About to watch x-files.

nvm - watching the office. :tongue:


----------



## Cheveyo (Nov 19, 2010)

Watching TF2 music videos.


----------



## prplchknz (Nov 30, 2010)

Kids in the Hall


----------



## prplchknz (Nov 30, 2010)

The Music Never Stopped


----------



## bowieownsmysoul (Feb 26, 2012)

Beverly Hills 90210--Wedding Bell Blues--Brenda and Dylan get stopped by INS on their way home from Mexico so the Walshes find out Brenda was there without permission. Kelly's mom and David's dad gets married. Mr Walsh forbids Dylan to date Brenda and the two of them have a violent argument.


----------



## Thrifty Walrus (Jul 8, 2010)

Locked Up, being in prison would really suck.... though I'm sure you all know that XD


----------



## prplchknz (Nov 30, 2010)

Serial Mom


----------



## bowieownsmysoul (Feb 26, 2012)

Dylan McKay is INTP btw, just one whose good at surfing.


----------



## Miss Scarlet (Jul 26, 2010)

Stargate Atlantis!!!!!


----------



## prplchknz (Nov 30, 2010)

Rock N Roll Highschool


----------



## REiF (Mar 28, 2012)

Sucker Punch


----------



## Cheveyo (Nov 19, 2010)

The impossible being made possible, or "How I realized I suck at video games":


----------



## prplchknz (Nov 30, 2010)

Heavenly Creatures


----------



## prplchknz (Nov 30, 2010)

Hush....Hush Sweet Charlotte


----------



## Cheveyo (Nov 19, 2010)




----------



## prplchknz (Nov 30, 2010)

House 

...... .........


----------



## TazMadISTP (Mar 18, 2012)

The Daily Show


----------



## AmbrosialNightmare (Apr 4, 2012)

A Japanese horror film,room 1303


----------



## Surreal Snake (Nov 17, 2009)

50 dead men walking


----------



## CorgiGirl (Jan 3, 2011)

Pixar Short Films


----------



## Cheveyo (Nov 19, 2010)

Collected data

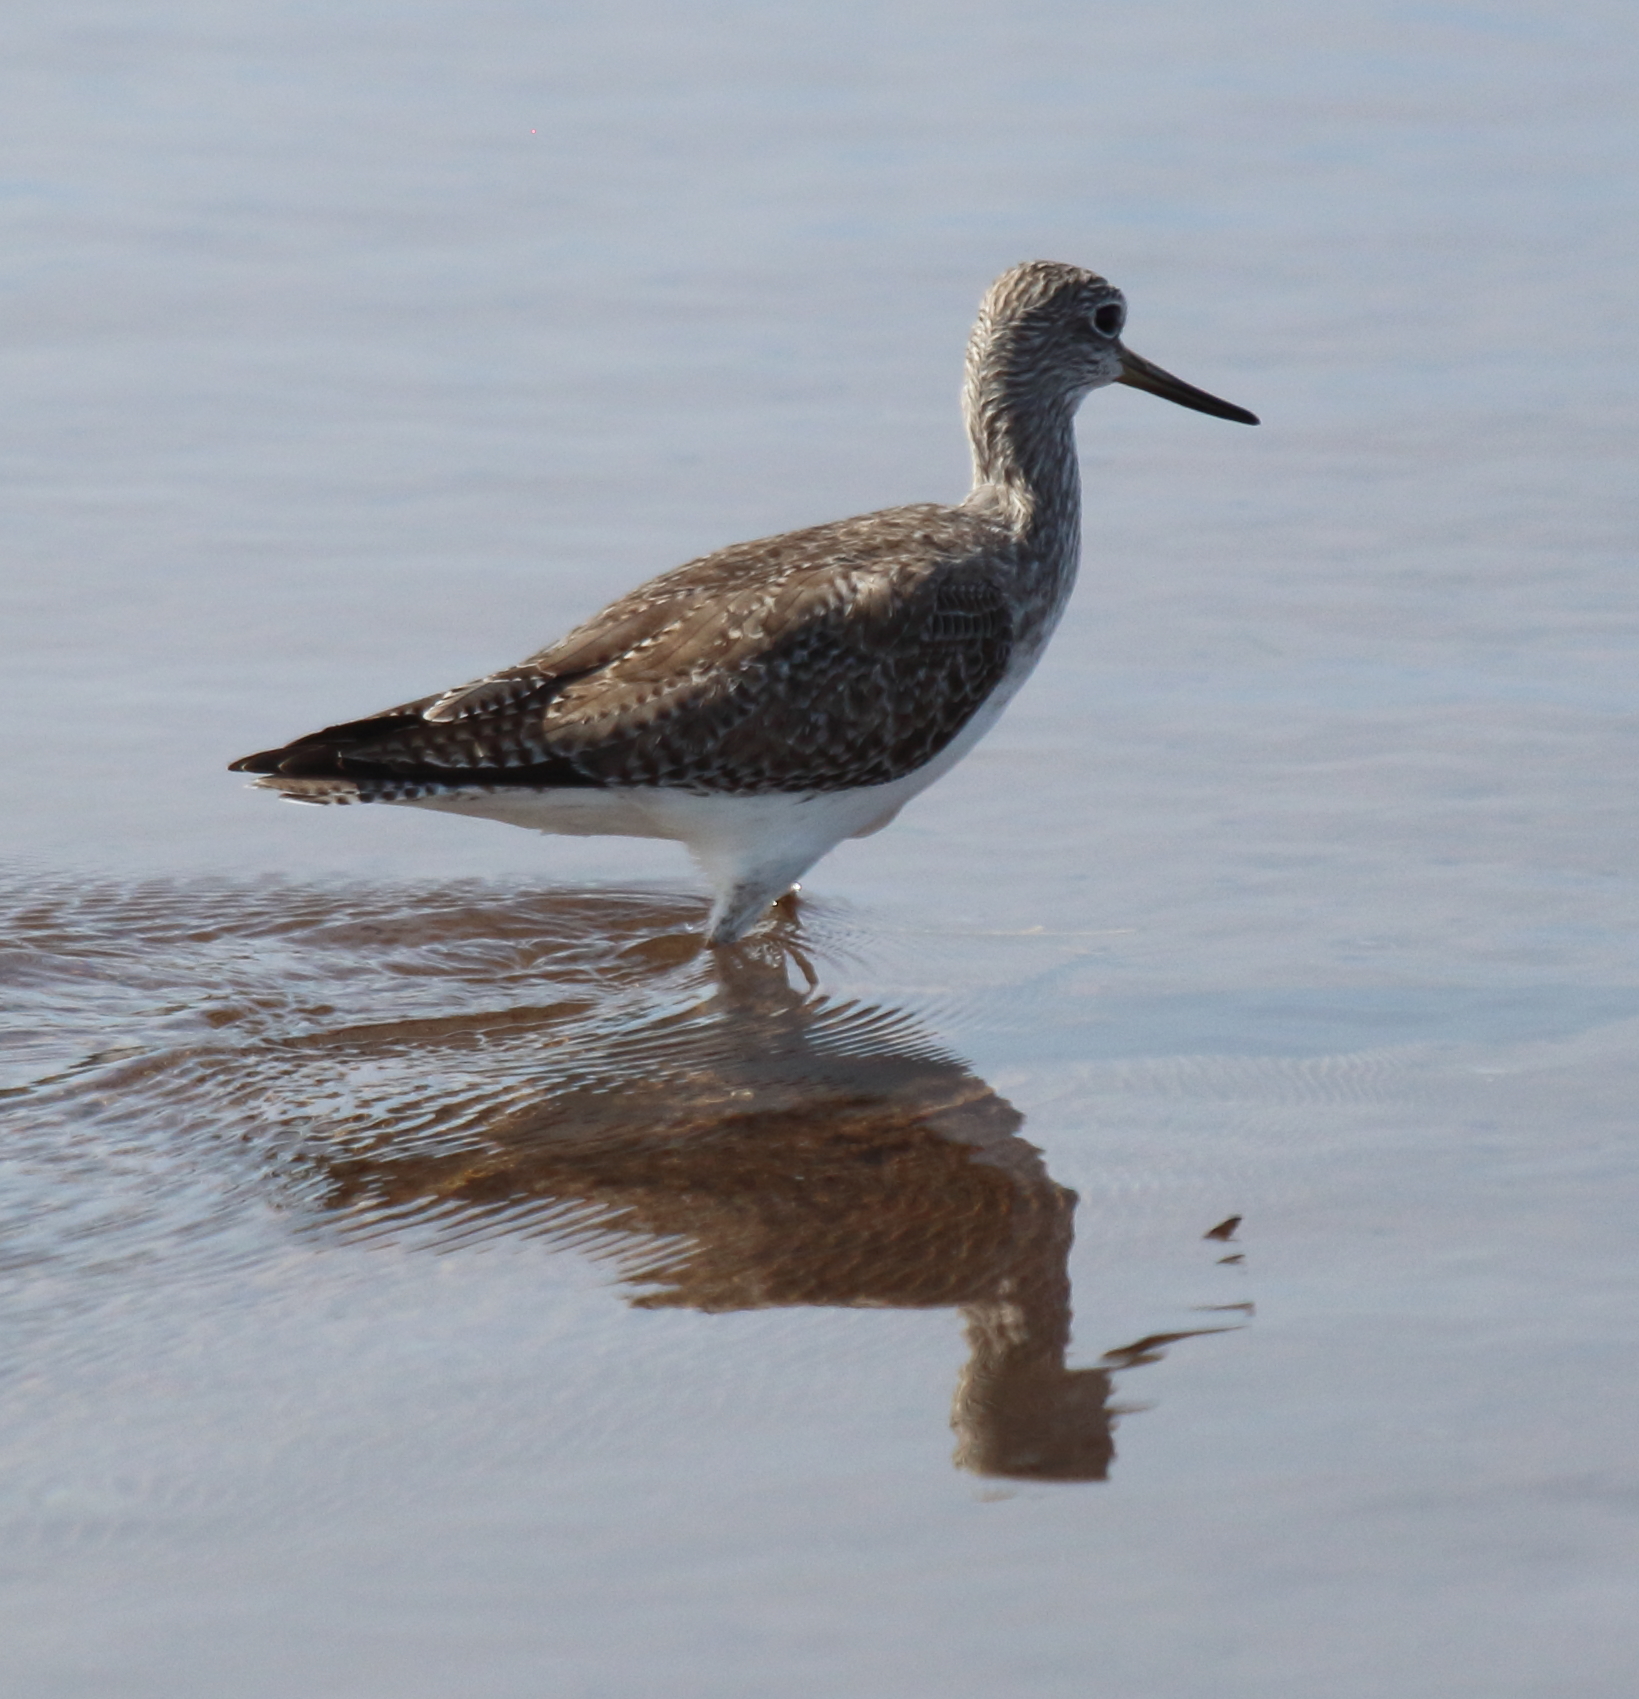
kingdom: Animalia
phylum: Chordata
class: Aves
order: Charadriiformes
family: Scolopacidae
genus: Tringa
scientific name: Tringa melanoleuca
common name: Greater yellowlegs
--
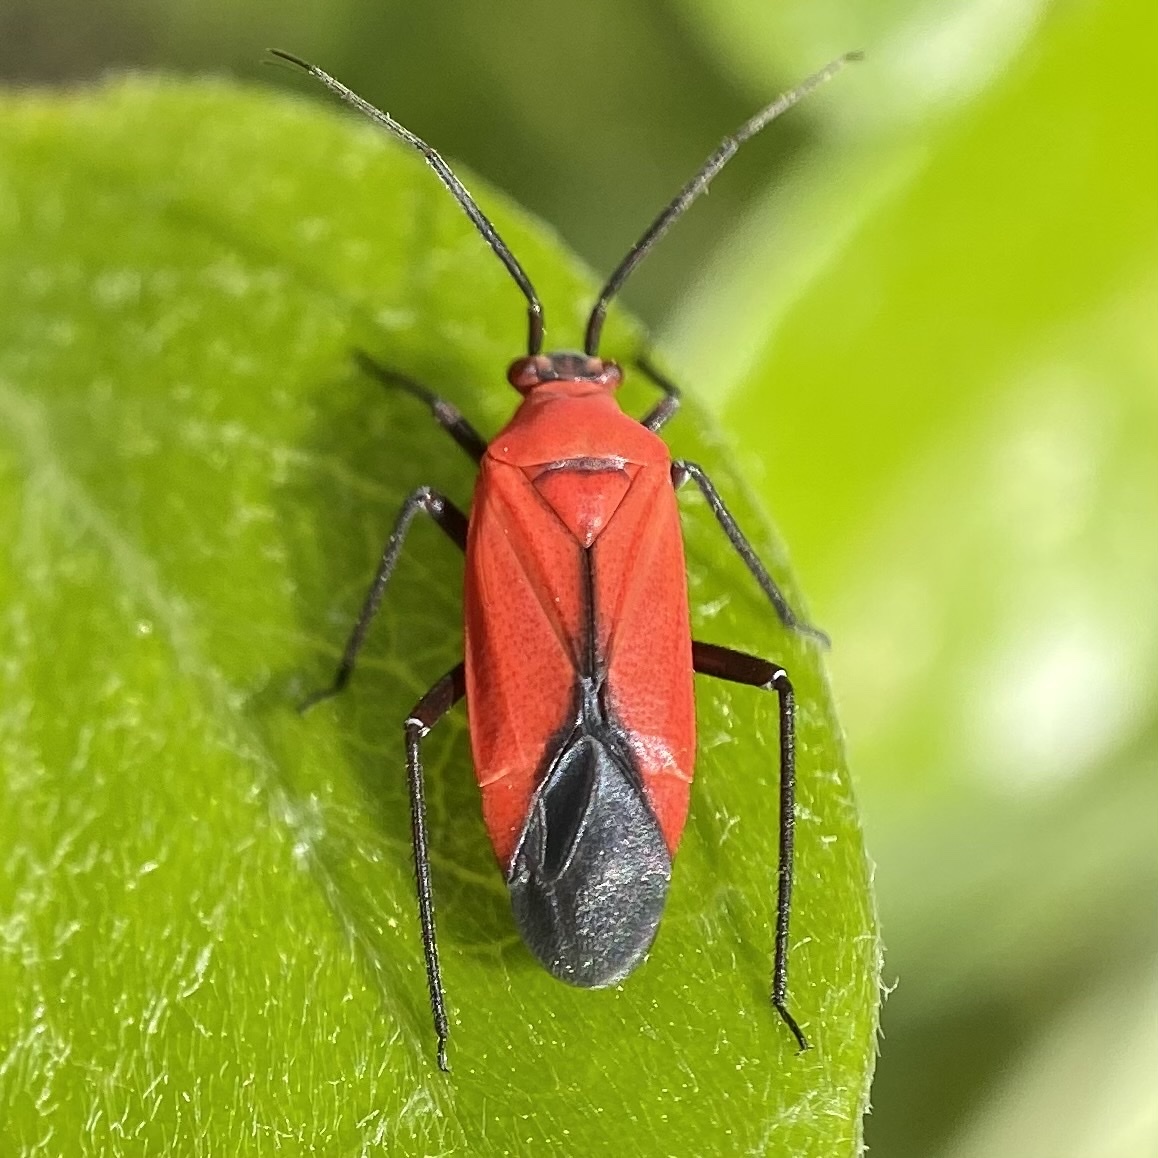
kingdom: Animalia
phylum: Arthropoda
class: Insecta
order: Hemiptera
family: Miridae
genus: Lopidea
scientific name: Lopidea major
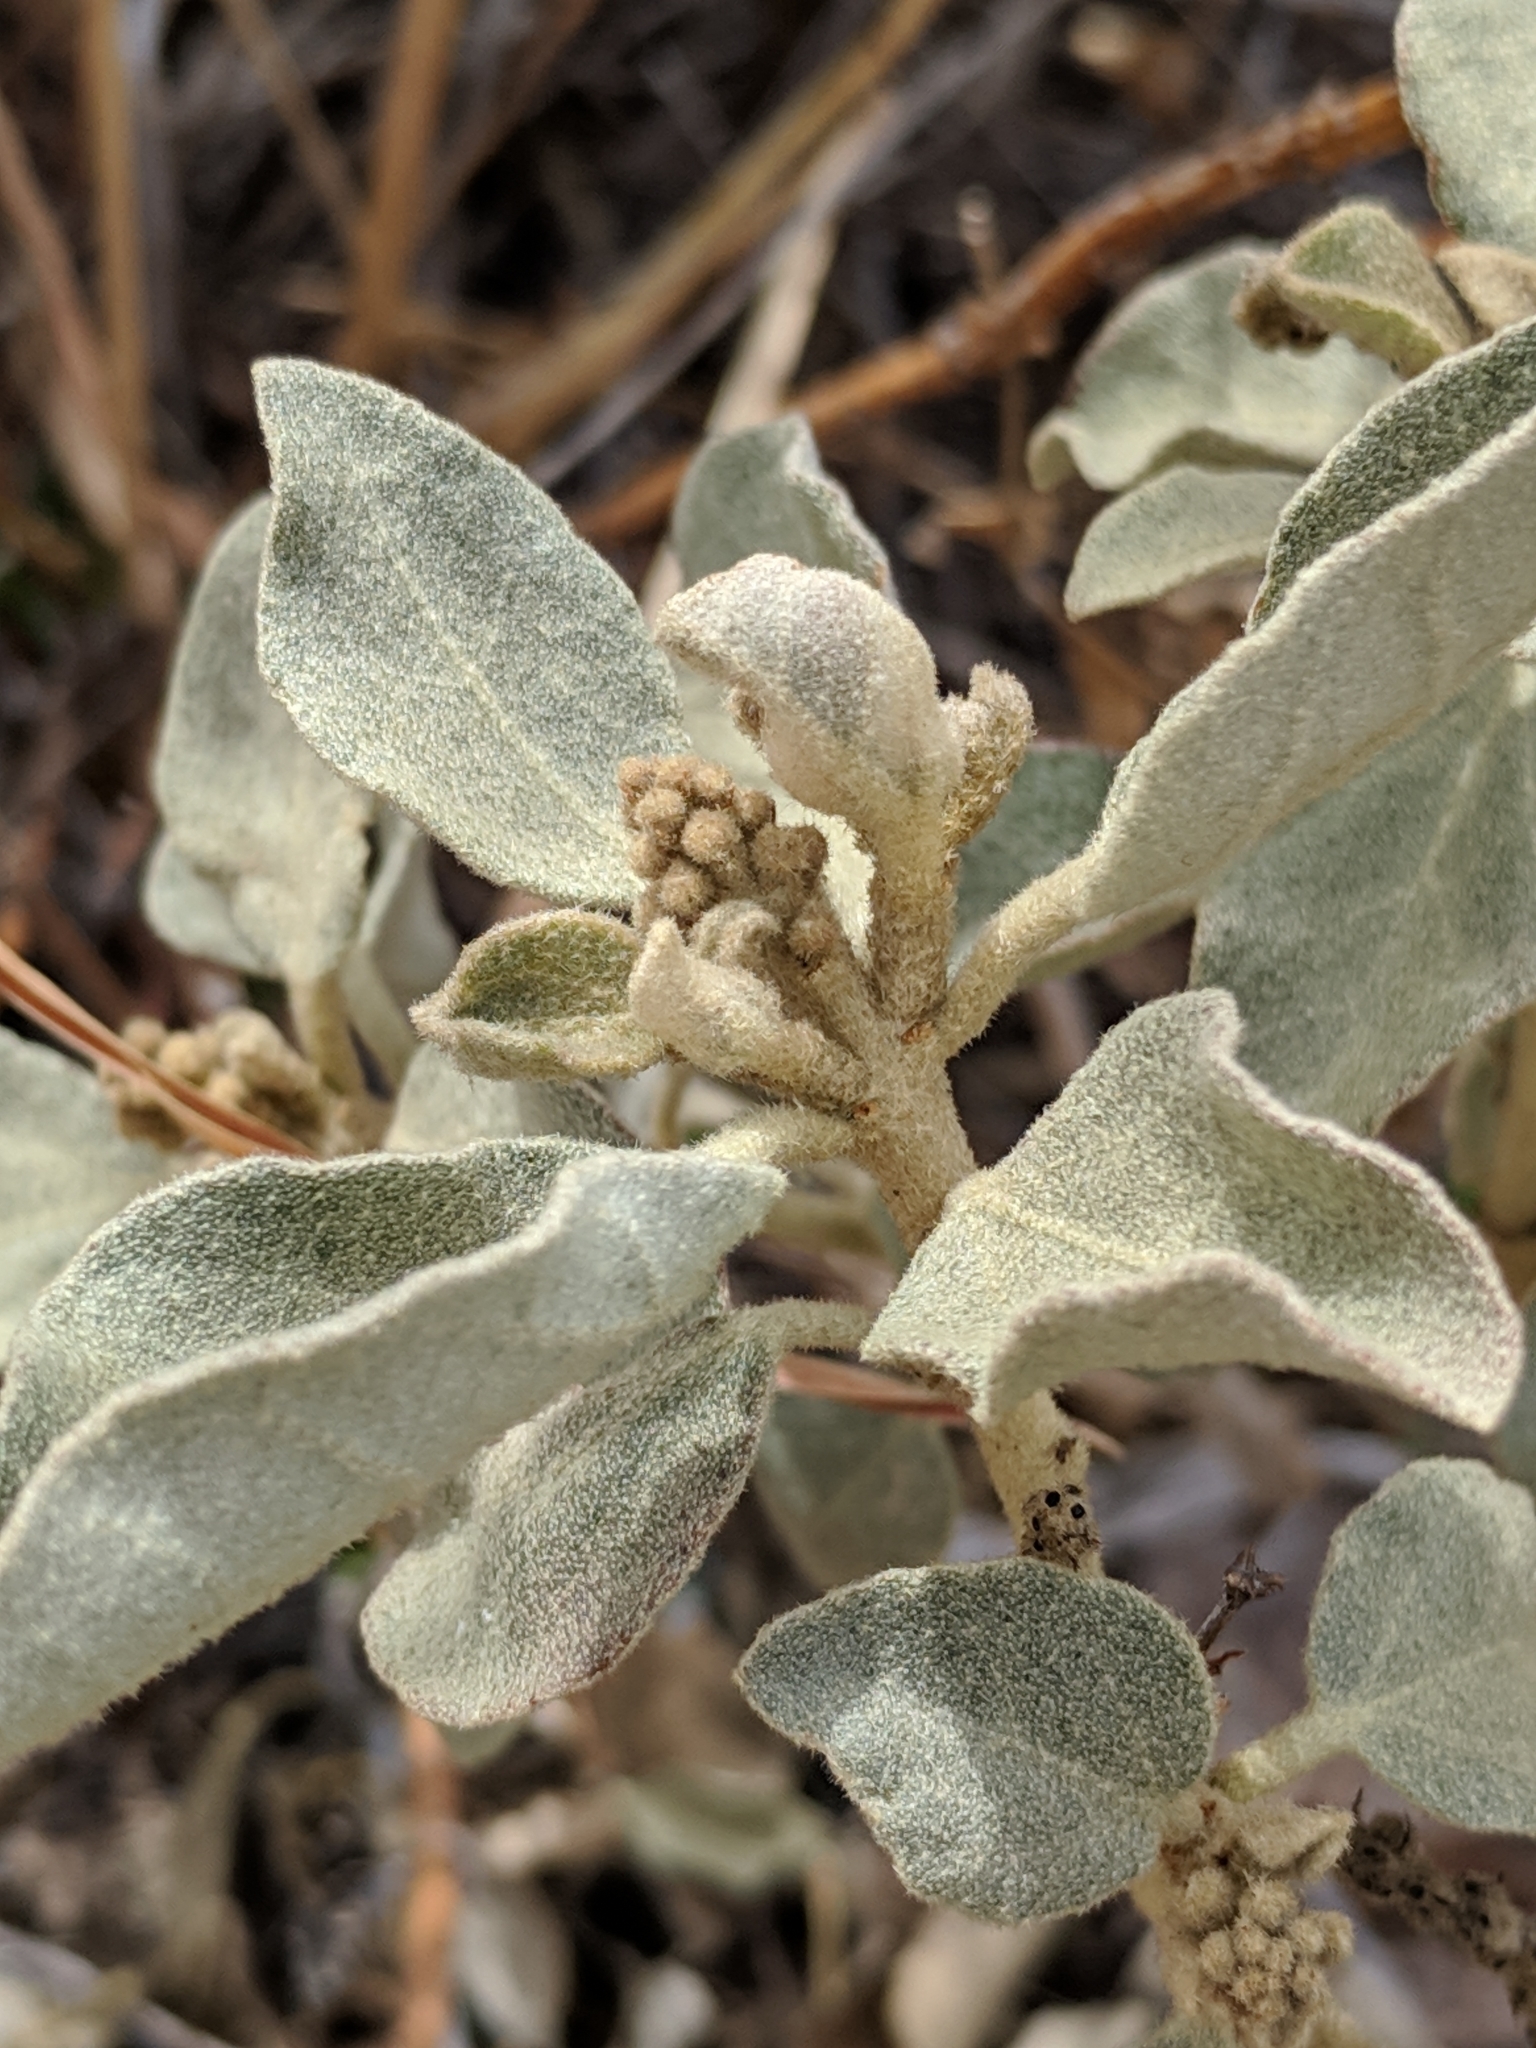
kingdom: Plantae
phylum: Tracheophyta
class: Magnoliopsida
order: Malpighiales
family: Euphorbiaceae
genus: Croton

Problem set |
(1) Transcribe the forum thread from "Beverly Hills 90210--Wedding" up to and including "a violent argument." verbatim.
(2) Format the lines of the records from the line with "phylum: Arthropoda" up to and including the line with "genus: Croton" as a Markdown table with the columns Row and Entry, numbering each line and skipping blank lines. Leave the pictures out.

Written answers |
(1)
Beverly Hills 90210--Wedding Bell Blues--Brenda and Dylan get stopped by INS on their way home from Mexico so the Walshes find out Brenda was there without permission. Kelly's mom and David's dad gets married. Mr Walsh forbids Dylan to date Brenda and the two of them have a violent argument.

(2)
| Row | Entry |
|---|---|
| 1 | phylum: Arthropoda |
| 2 | class: Insecta |
| 3 | order: Hemiptera |
| 4 | family: Miridae |
| 5 | genus: Lopidea |
| 6 | scientific name: Lopidea major |
| 7 | kingdom: Plantae |
| 8 | phylum: Tracheophyta |
| 9 | class: Magnoliopsida |
| 10 | order: Malpighiales |
| 11 | family: Euphorbiaceae |
| 12 | genus: Croton |